In their new study, the researchers decided to see whether a simpler and significantly faster approach – measuring the subtle changes in unicellular mass distributions between treated and untreated cancer cells – would be able to predict patient survival. They performed a retrospective study with a set of live glioblastoma tumor cells from 69 patients, donated to the Ligon lab and the Dana-Farber Center for Patient Derived Models, and used them to grow spheroid tissue cultures. After separating the cells, the researchers treated them with TMZ and then measured their mass a few days later.
They found that by simply measuring the difference in mass between cells before and after treatment, using as little as 2,000 cells per patient sample, they could accurately predict whether the patient had responded to TMZ or not.
Better predictions
The researchers showed their mass measurement to be just as accurate as the MGMT methylation marker, but the mass measurement has an added advantage in that it can work in patients for whom the genetic marker does not reveal sensitivity. at TMZ. For many other types of cancer, there are no biomarkers that can be used to predict response to drugs.

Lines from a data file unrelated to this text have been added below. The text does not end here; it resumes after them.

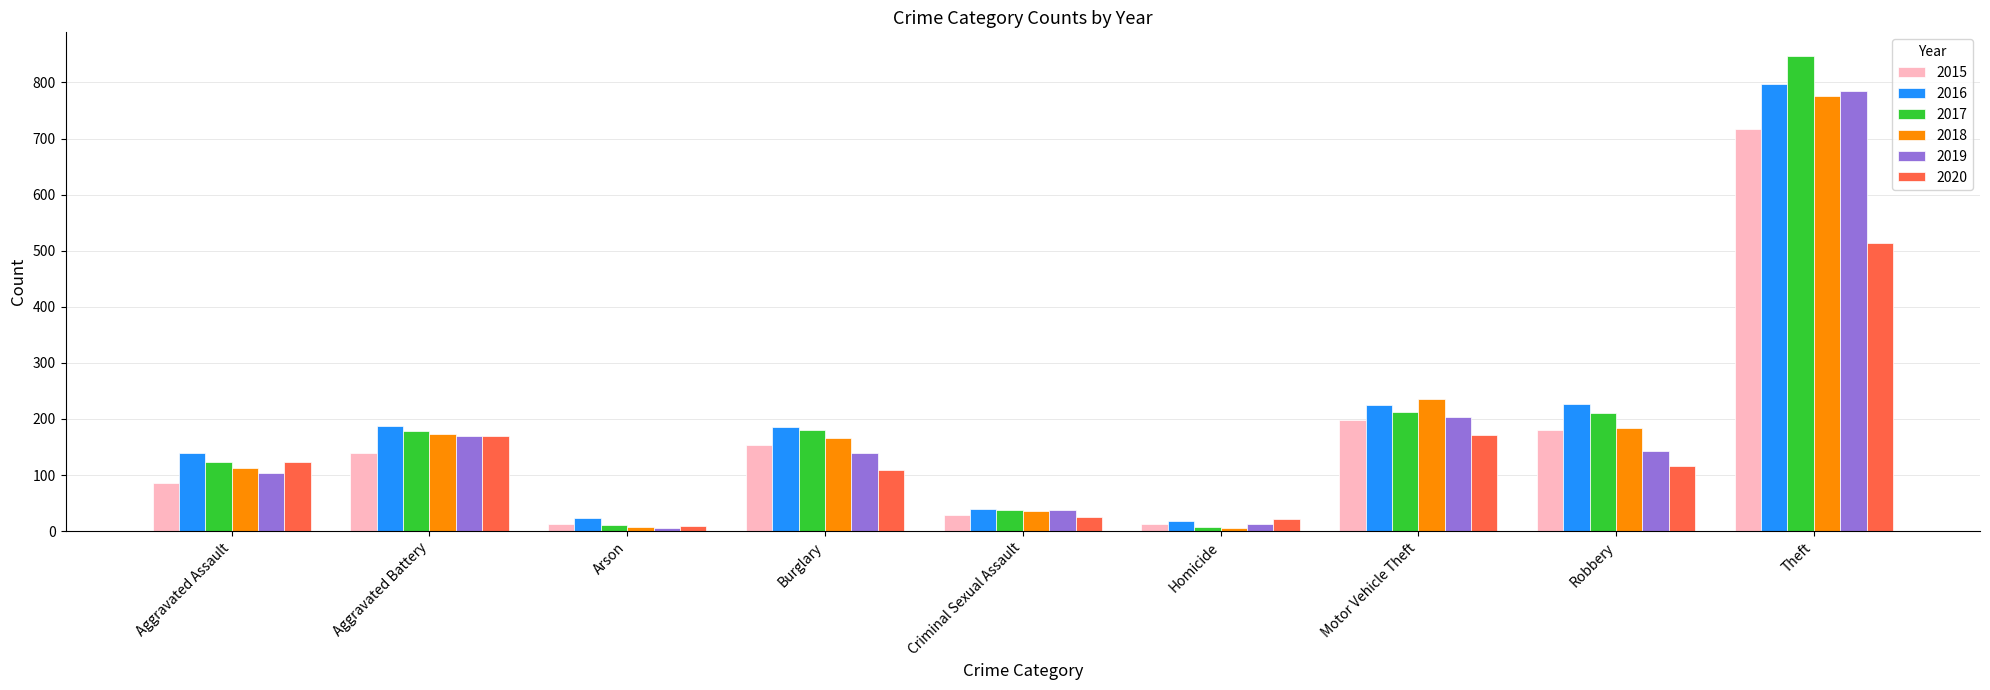

Is it true that 2015 equals 181 at Robbery?

True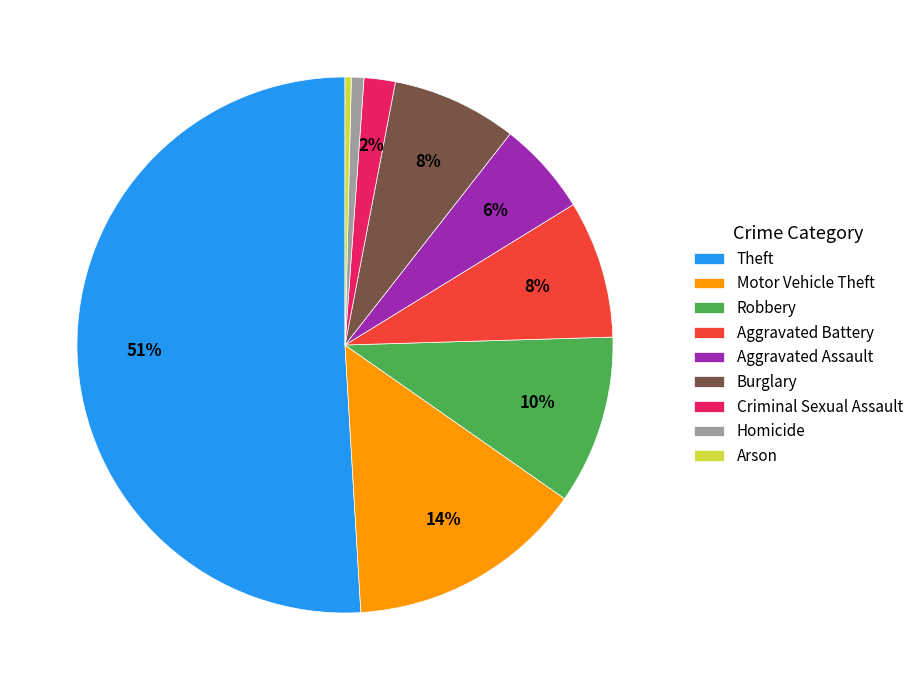

To the nearest percent, what is the difference between the largest and smallest slice percentages?

51%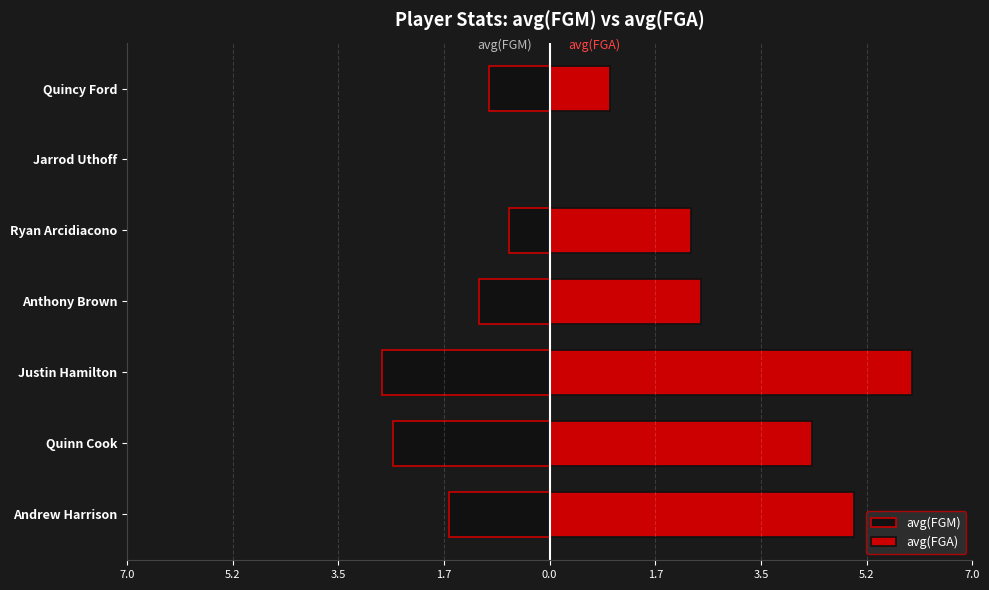

Reading left to right, what are all the values shown in this chart?

avg(FGM): -1.7	-2.6	-2.8	-1.2	-0.7	0.0	-1.0
avg(FGA): 5.0	4.3	6.0	2.5	2.3	0.0	1.0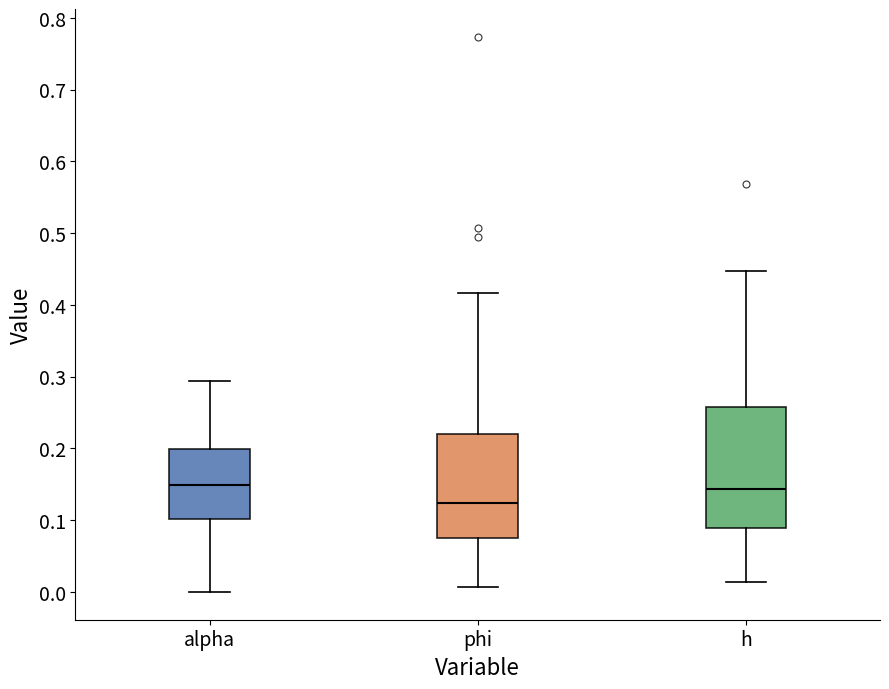

Comparing the boxes themselves (not the whiskers), which one is the tallest?

h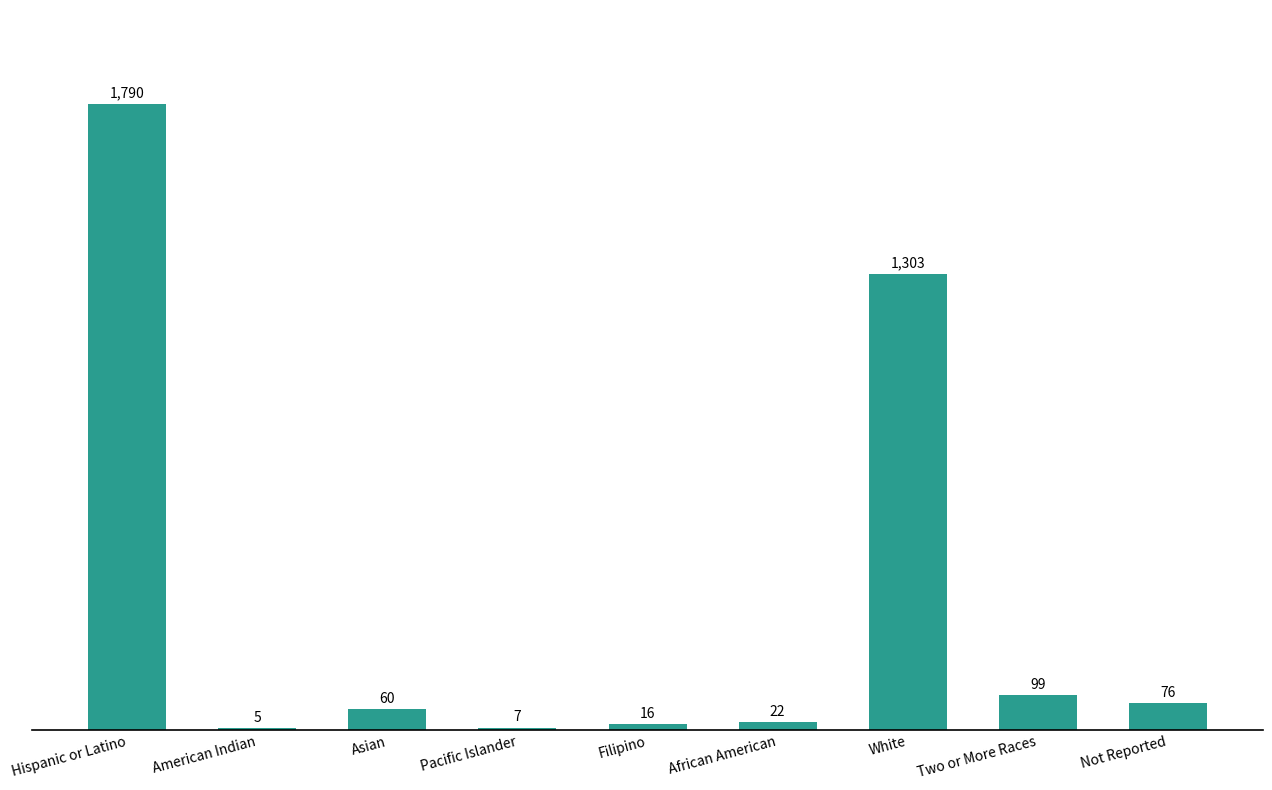

Reading left to right, what are all the values shown in this chart?

Hispanic or Latino=1790	American Indian=5	Asian=60	Pacific Islander=7	Filipino=16	African American=22	White=1303	Two or More Races=99	Not Reported=76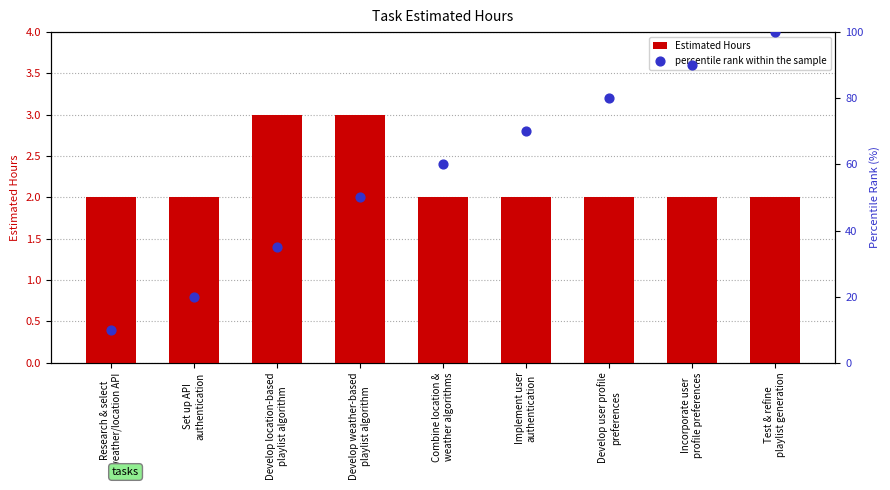

Which series contains the lowest Y value?

Estimated Hours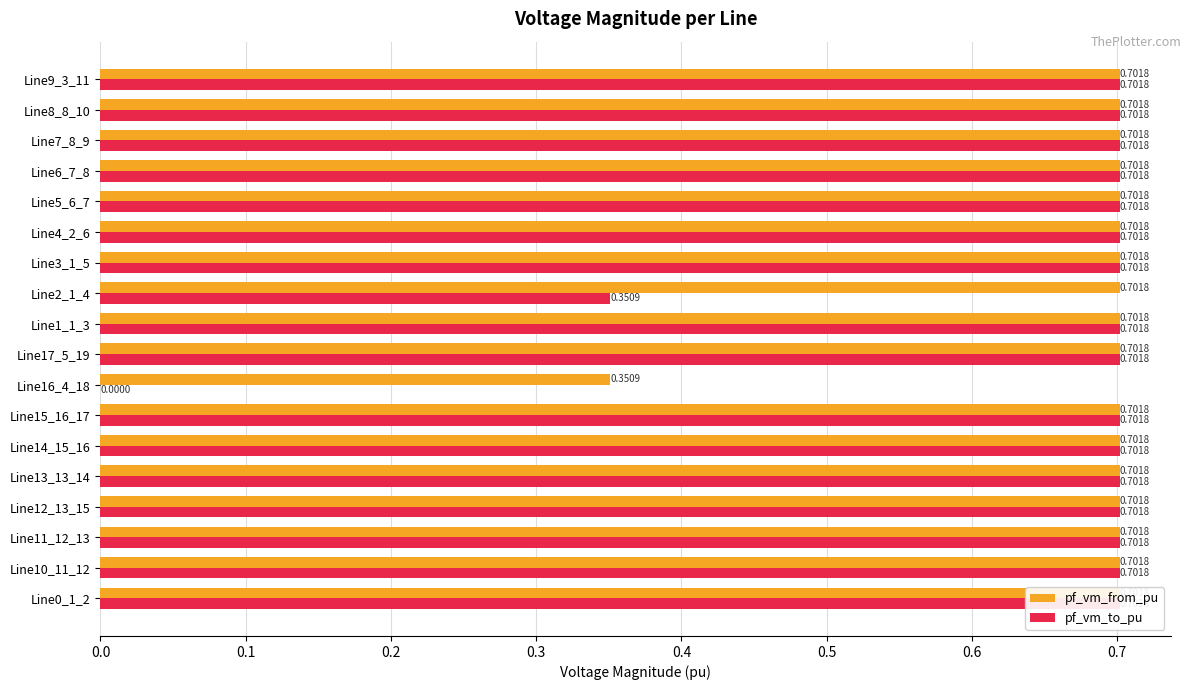

Which series has the largest total across all categories?

pf_vm_from_pu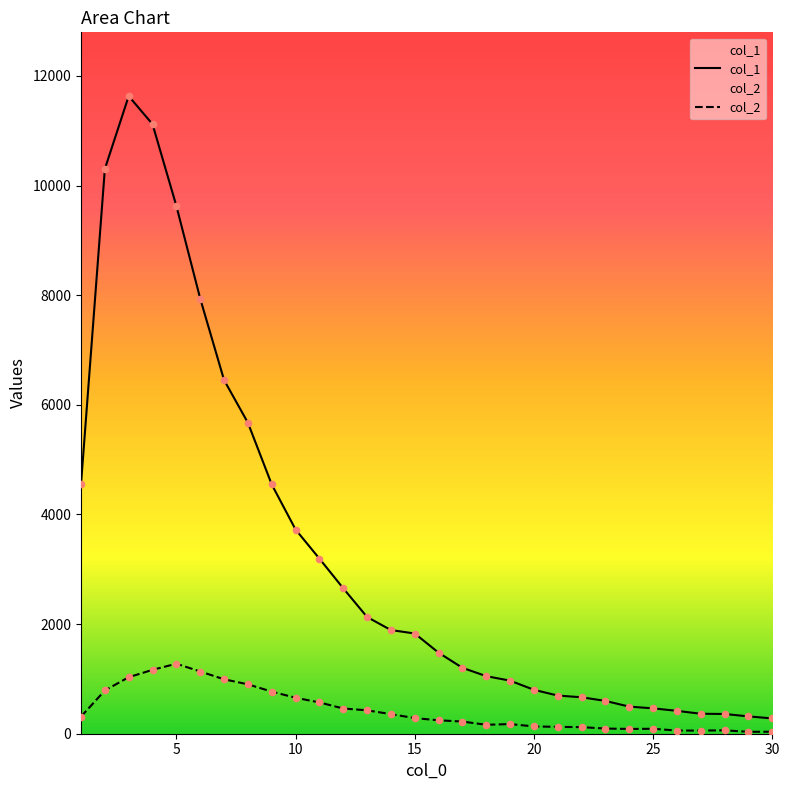

What is the greatest value displayed?

11631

“Most cancers don’t have a genomic marker that can be used at all. What we are arguing is that this functional approach could work in other situations where you have no option of a genomic marker, ”explains Manalis.
Since the test works by measuring changes in mass, it can be used to observe the effects of many different types of cancer drugs, regardless of their mechanism of action. TMZ works by stopping the cell cycle causing cells to get bigger because they can’t divide anymore but still increase in mass. Other cancer drugs work by interfering with cell metabolism or damaging their structure, which also affects cell mass.
The researchers’ long-term hope is that this approach can be used to test several different drugs on an individual patient’s cells, in order to predict which treatment would work best for that patient.
“Ideally, we would test which drug the patient was most likely to get, but we would also test things that would make up the back-up plan: first-, second-, and third-line therapies, or different combinations of drugs,” Ligon explains. , who is also chief of neuropathology at Brigham and Women’s Hospital and pathology consultant at Boston Children’s Hospital.
Manalis and Ligon co-founded a company called Travera, which licensed this technology and now collects data from patient samples from several types of cancer, in hopes of developing clinically validated laboratory tests that can be used to help patients.
The research was funded by the MIT Center for Precision Cancer Medicine, the DFCI Center for Patient Derived Models, the National Cancer Institute’s Cancer Systems Biology Consortium, and the National Cancer Institute’s Koch Institute Support (core) grant.